Without any images, output the records below verbatim.

(GIVEN INFORMATION)

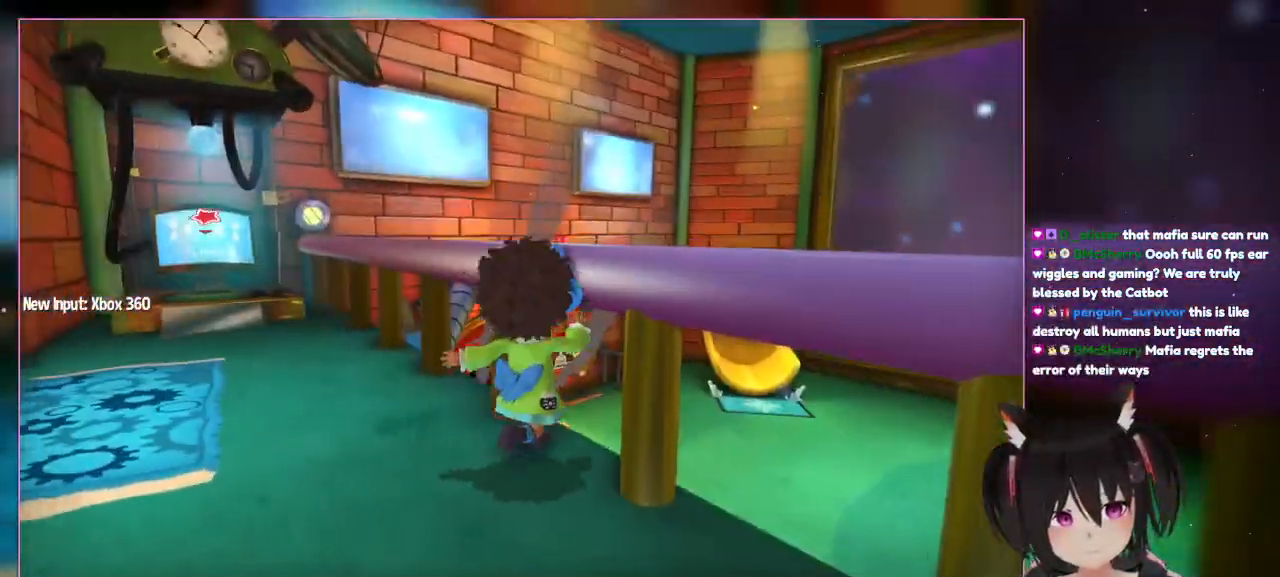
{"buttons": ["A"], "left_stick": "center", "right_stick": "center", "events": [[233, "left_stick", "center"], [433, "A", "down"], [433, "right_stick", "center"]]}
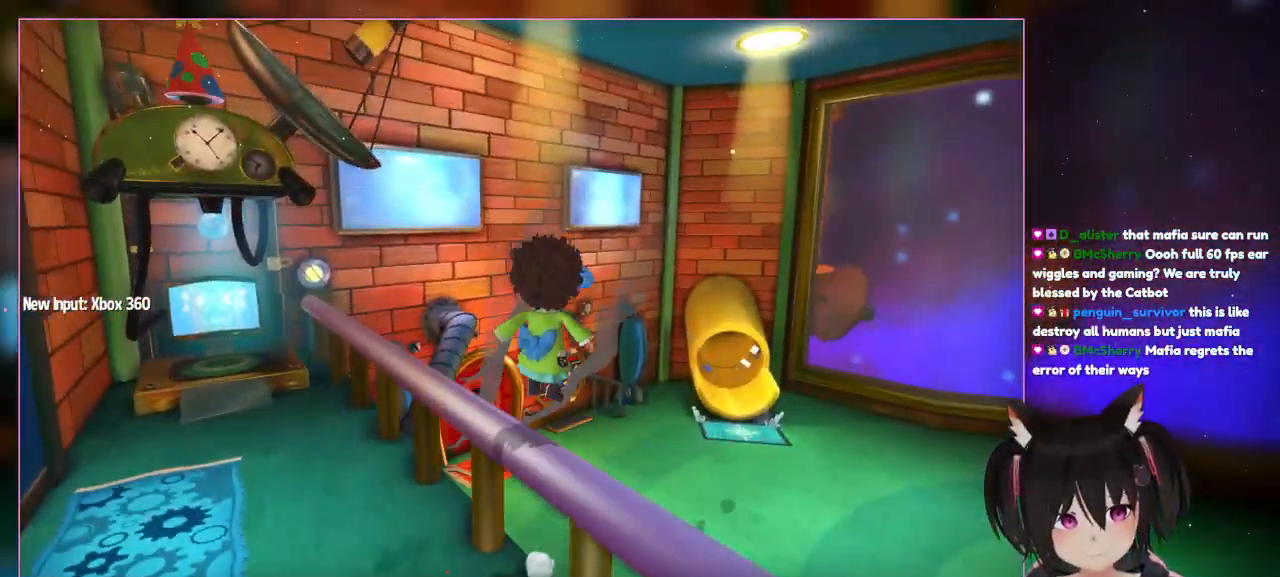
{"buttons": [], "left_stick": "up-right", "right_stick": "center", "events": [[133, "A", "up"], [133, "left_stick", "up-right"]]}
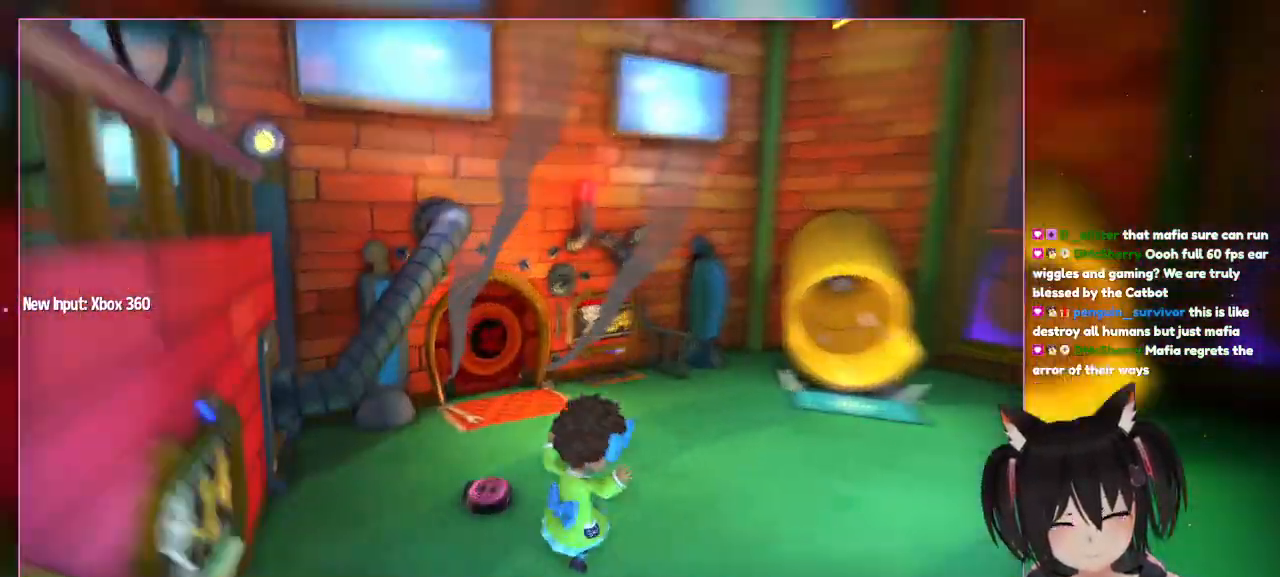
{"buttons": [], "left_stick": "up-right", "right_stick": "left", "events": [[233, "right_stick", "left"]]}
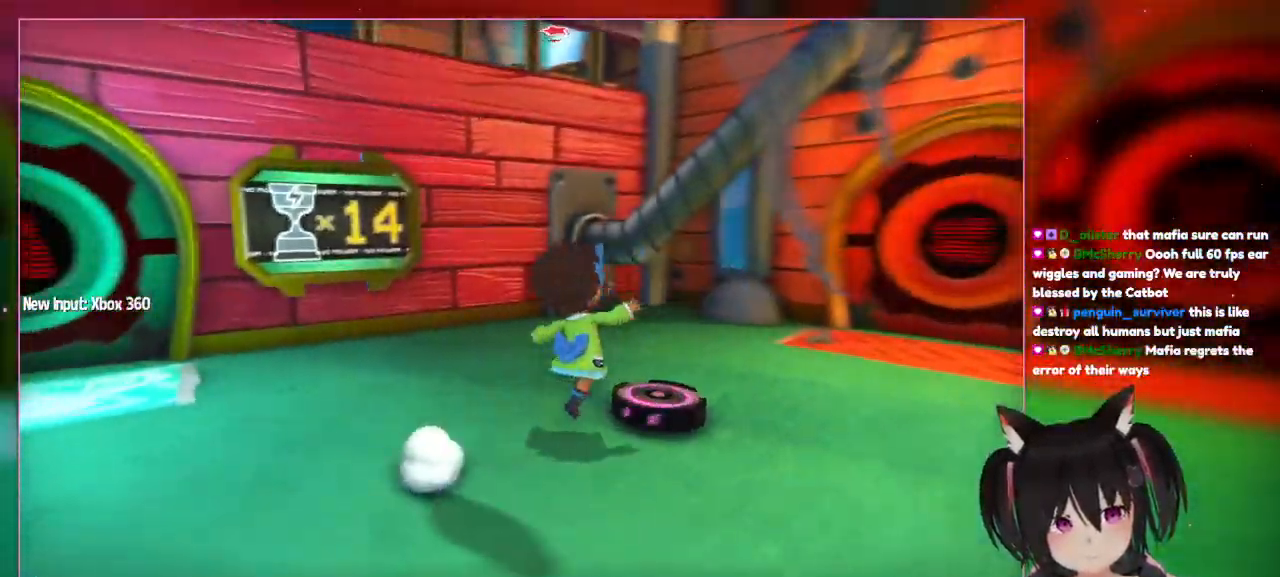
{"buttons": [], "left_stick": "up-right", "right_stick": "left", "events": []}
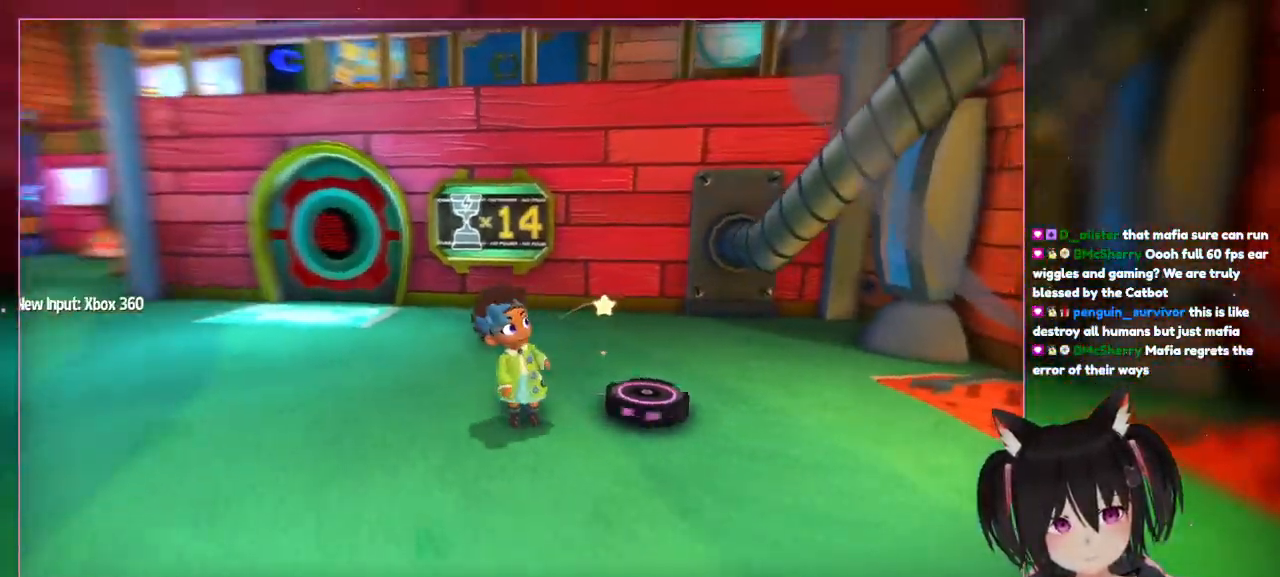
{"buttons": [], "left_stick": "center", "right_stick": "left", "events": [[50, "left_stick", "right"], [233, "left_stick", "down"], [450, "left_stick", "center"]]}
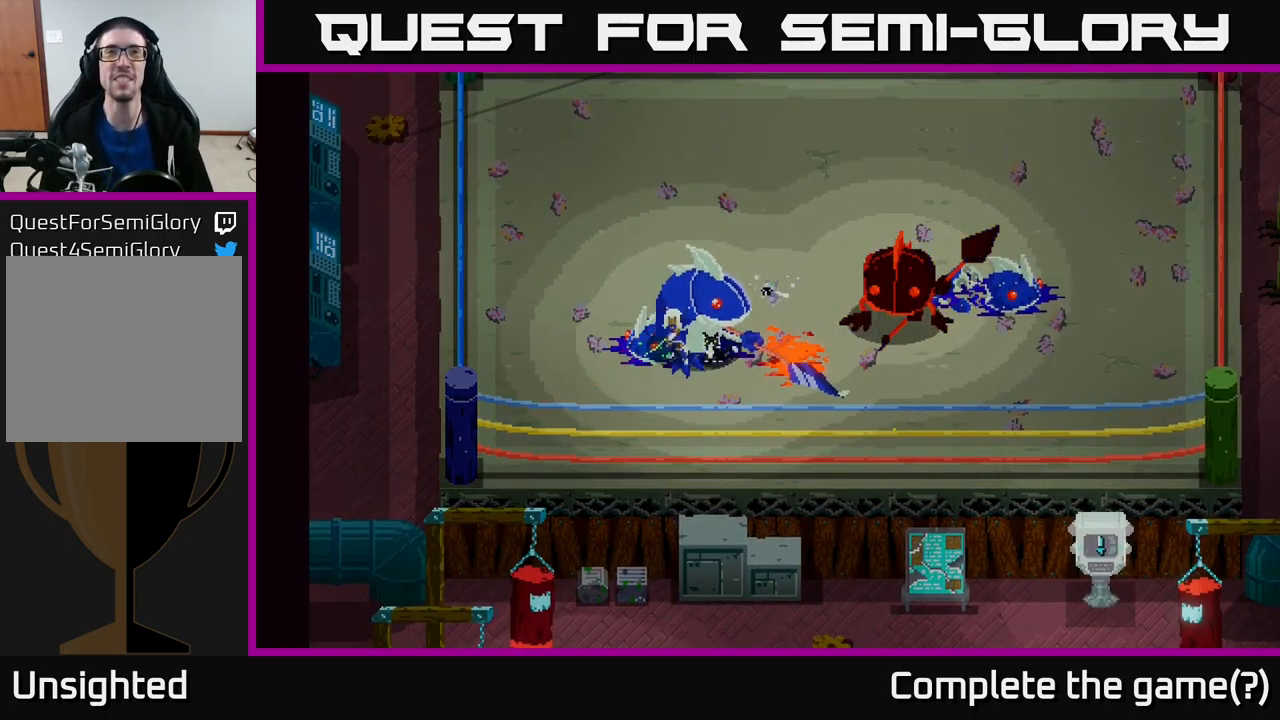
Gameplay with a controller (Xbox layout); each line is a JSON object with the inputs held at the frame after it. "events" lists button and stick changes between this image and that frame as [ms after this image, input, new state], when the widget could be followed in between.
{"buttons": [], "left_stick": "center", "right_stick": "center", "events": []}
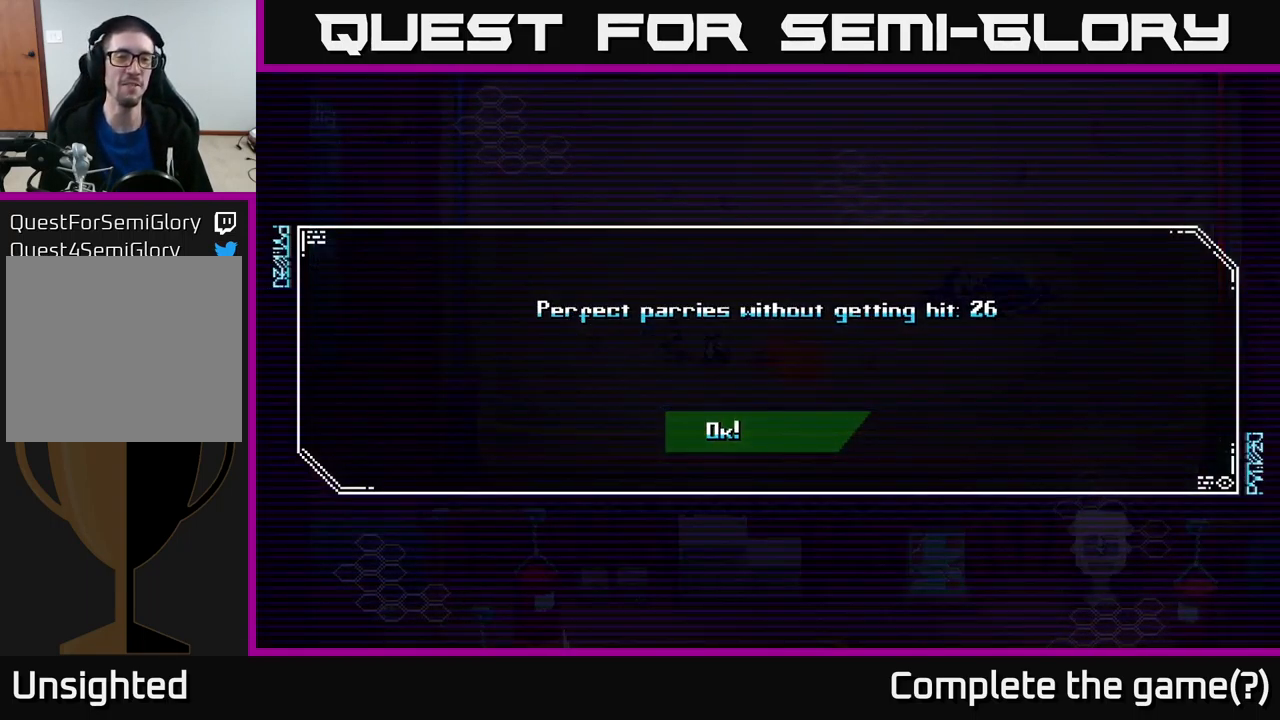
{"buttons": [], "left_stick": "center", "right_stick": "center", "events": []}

(End GIVEN INFORMATION)

**RESULT:**
{"buttons": ["A"], "left_stick": "center", "right_stick": "center", "events": [[233, "left_stick", "center"], [433, "A", "down"], [433, "right_stick", "center"]]}
{"buttons": [], "left_stick": "up-right", "right_stick": "center", "events": [[133, "A", "up"], [133, "left_stick", "up-right"]]}
{"buttons": [], "left_stick": "up-right", "right_stick": "left", "events": [[233, "right_stick", "left"]]}
{"buttons": [], "left_stick": "up-right", "right_stick": "left", "events": []}
{"buttons": [], "left_stick": "center", "right_stick": "left", "events": [[50, "left_stick", "right"], [233, "left_stick", "down"], [450, "left_stick", "center"]]}
Gameplay with a controller (Xbox layout); each line is a JSON object with the inputs held at the frame after it. "events" lists button and stick changes between this image and that frame as [ms after this image, input, new state], when the widget could be followed in between.
{"buttons": [], "left_stick": "center", "right_stick": "center", "events": []}
{"buttons": [], "left_stick": "center", "right_stick": "center", "events": []}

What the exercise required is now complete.